┌─ Supplied data

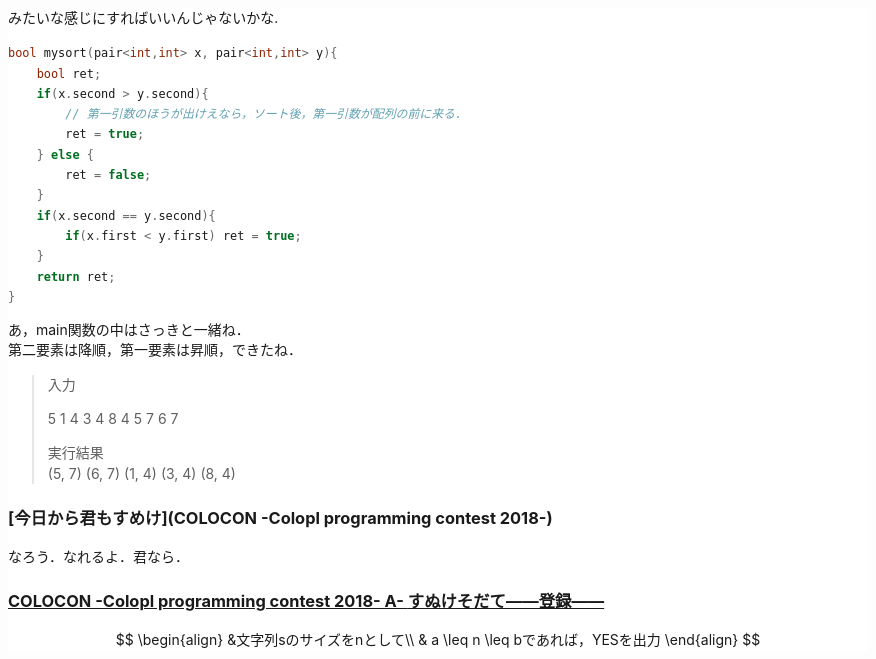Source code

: みたいな感じにすればいいんじゃないかな.  

```cpp
bool mysort(pair<int,int> x, pair<int,int> y){
    bool ret;
    if(x.second > y.second){
        // 第一引数のほうが出けえなら，ソート後，第一引数が配列の前に来る．
        ret = true;
    } else {
        ret = false;
    }
	if(x.second == y.second){
		if(x.first < y.first) ret = true;
	}
    return ret;
}
```

あ，main関数の中はさっきと一緒ね．  
第二要素は降順，第一要素は昇順，できたね．

> 入力
>
> 5 
> 1 4
> 3 4
> 8 4
> 5 7
> 6 7
>
> 実行結果   
> (5, 7)
> (6, 7)
> (1, 4)
> (3, 4)
> (8, 4)



### [今日から君もすめけ](COLOCON -Colopl programming contest 2018-)

なろう．なれるよ．君なら．

<a id="an2"></a>

### [COLOCON -Colopl programming contest 2018- A- **すぬけそだて――登録――**](https://atcoder.jp/contests/colopl2018-qual/tasks/colopl2018_qual_a)

$$
\begin{align}
&文字列sのサイズをnとして\\
& a \leq n \leq bであれば，YESを出力
\end{align}
$$
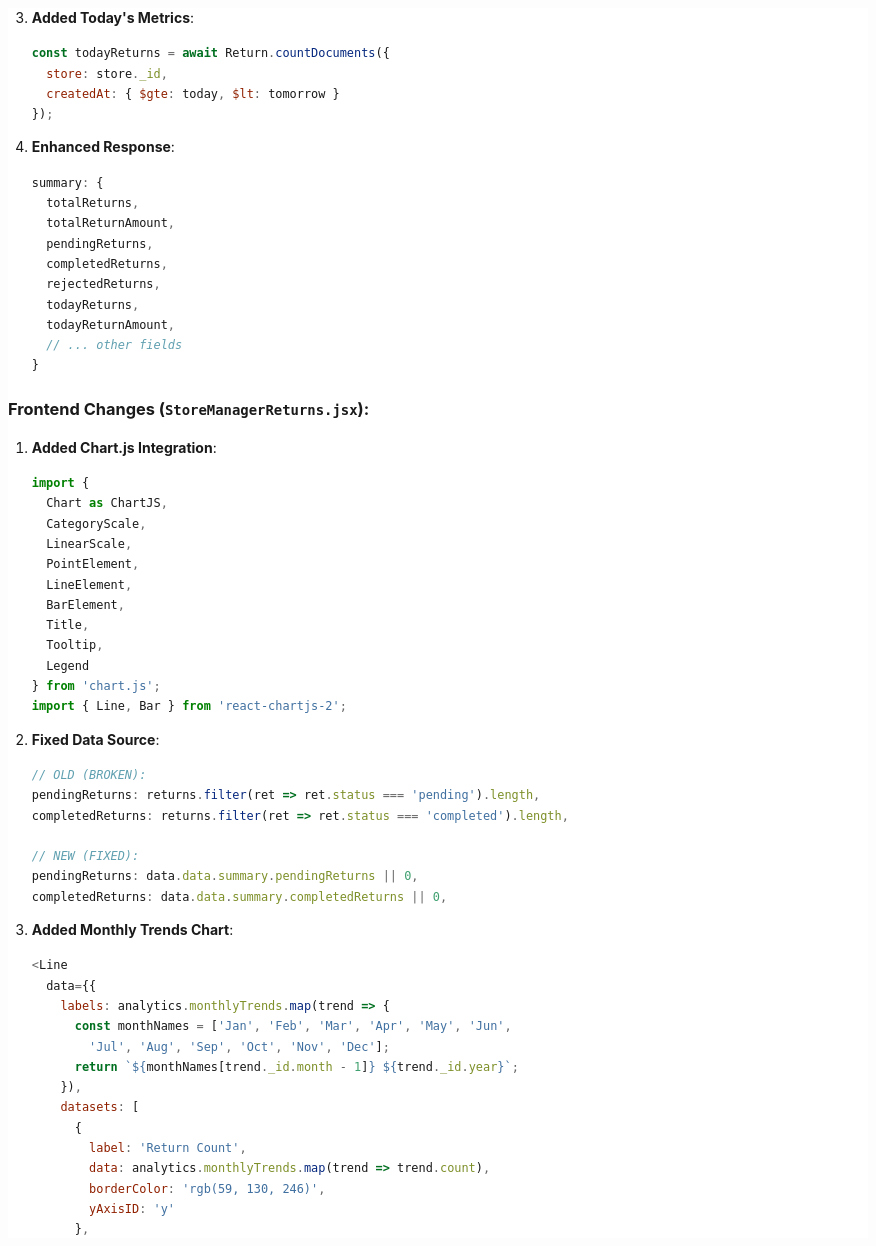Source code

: 3. **Added Today's Metrics**:
   ```javascript
   const todayReturns = await Return.countDocuments({
     store: store._id,
     createdAt: { $gte: today, $lt: tomorrow }
   });
   ```

4. **Enhanced Response**:
   ```javascript
   summary: {
     totalReturns,
     totalReturnAmount,
     pendingReturns,
     completedReturns,
     rejectedReturns,
     todayReturns,
     todayReturnAmount,
     // ... other fields
   }
   ```

### Frontend Changes (`StoreManagerReturns.jsx`):

1. **Added Chart.js Integration**:
   ```javascript
   import {
     Chart as ChartJS,
     CategoryScale,
     LinearScale,
     PointElement,
     LineElement,
     BarElement,
     Title,
     Tooltip,
     Legend
   } from 'chart.js';
   import { Line, Bar } from 'react-chartjs-2';
   ```

2. **Fixed Data Source**:
   ```javascript
   // OLD (BROKEN):
   pendingReturns: returns.filter(ret => ret.status === 'pending').length,
   completedReturns: returns.filter(ret => ret.status === 'completed').length,

   // NEW (FIXED):
   pendingReturns: data.data.summary.pendingReturns || 0,
   completedReturns: data.data.summary.completedReturns || 0,
   ```

3. **Added Monthly Trends Chart**:
   ```javascript
   <Line
     data={{
       labels: analytics.monthlyTrends.map(trend => {
         const monthNames = ['Jan', 'Feb', 'Mar', 'Apr', 'May', 'Jun',
           'Jul', 'Aug', 'Sep', 'Oct', 'Nov', 'Dec'];
         return `${monthNames[trend._id.month - 1]} ${trend._id.year}`;
       }),
       datasets: [
         {
           label: 'Return Count',
           data: analytics.monthlyTrends.map(trend => trend.count),
           borderColor: 'rgb(59, 130, 246)',
           yAxisID: 'y'
         },
   ```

└─

◆ **What to do**
Without any pictures, retype the records above exactly.

◆ **Output below**
Source code

: みたいな感じにすればいいんじゃないかな.  

```cpp
bool mysort(pair<int,int> x, pair<int,int> y){
    bool ret;
    if(x.second > y.second){
        // 第一引数のほうが出けえなら，ソート後，第一引数が配列の前に来る．
        ret = true;
    } else {
        ret = false;
    }
	if(x.second == y.second){
		if(x.first < y.first) ret = true;
	}
    return ret;
}
```

あ，main関数の中はさっきと一緒ね．  
第二要素は降順，第一要素は昇順，できたね．

> 入力
>
> 5 
> 1 4
> 3 4
> 8 4
> 5 7
> 6 7
>
> 実行結果   
> (5, 7)
> (6, 7)
> (1, 4)
> (3, 4)
> (8, 4)



### [今日から君もすめけ](COLOCON -Colopl programming contest 2018-)

なろう．なれるよ．君なら．

<a id="an2"></a>

### [COLOCON -Colopl programming contest 2018- A- **すぬけそだて――登録――**](https://atcoder.jp/contests/colopl2018-qual/tasks/colopl2018_qual_a)

$$
\begin{align}
&文字列sのサイズをnとして\\
& a \leq n \leq bであれば，YESを出力
\end{align}
$$
Source code

: 3. **Added Today's Metrics**:
   ```javascript
   const todayReturns = await Return.countDocuments({
     store: store._id,
     createdAt: { $gte: today, $lt: tomorrow }
   });
   ```

4. **Enhanced Response**:
   ```javascript
   summary: {
     totalReturns,
     totalReturnAmount,
     pendingReturns,
     completedReturns,
     rejectedReturns,
     todayReturns,
     todayReturnAmount,
     // ... other fields
   }
   ```

### Frontend Changes (`StoreManagerReturns.jsx`):

1. **Added Chart.js Integration**:
   ```javascript
   import {
     Chart as ChartJS,
     CategoryScale,
     LinearScale,
     PointElement,
     LineElement,
     BarElement,
     Title,
     Tooltip,
     Legend
   } from 'chart.js';
   import { Line, Bar } from 'react-chartjs-2';
   ```

2. **Fixed Data Source**:
   ```javascript
   // OLD (BROKEN):
   pendingReturns: returns.filter(ret => ret.status === 'pending').length,
   completedReturns: returns.filter(ret => ret.status === 'completed').length,

   // NEW (FIXED):
   pendingReturns: data.data.summary.pendingReturns || 0,
   completedReturns: data.data.summary.completedReturns || 0,
   ```

3. **Added Monthly Trends Chart**:
   ```javascript
   <Line
     data={{
       labels: analytics.monthlyTrends.map(trend => {
         const monthNames = ['Jan', 'Feb', 'Mar', 'Apr', 'May', 'Jun',
           'Jul', 'Aug', 'Sep', 'Oct', 'Nov', 'Dec'];
         return `${monthNames[trend._id.month - 1]} ${trend._id.year}`;
       }),
       datasets: [
         {
           label: 'Return Count',
           data: analytics.monthlyTrends.map(trend => trend.count),
           borderColor: 'rgb(59, 130, 246)',
           yAxisID: 'y'
         },
   ```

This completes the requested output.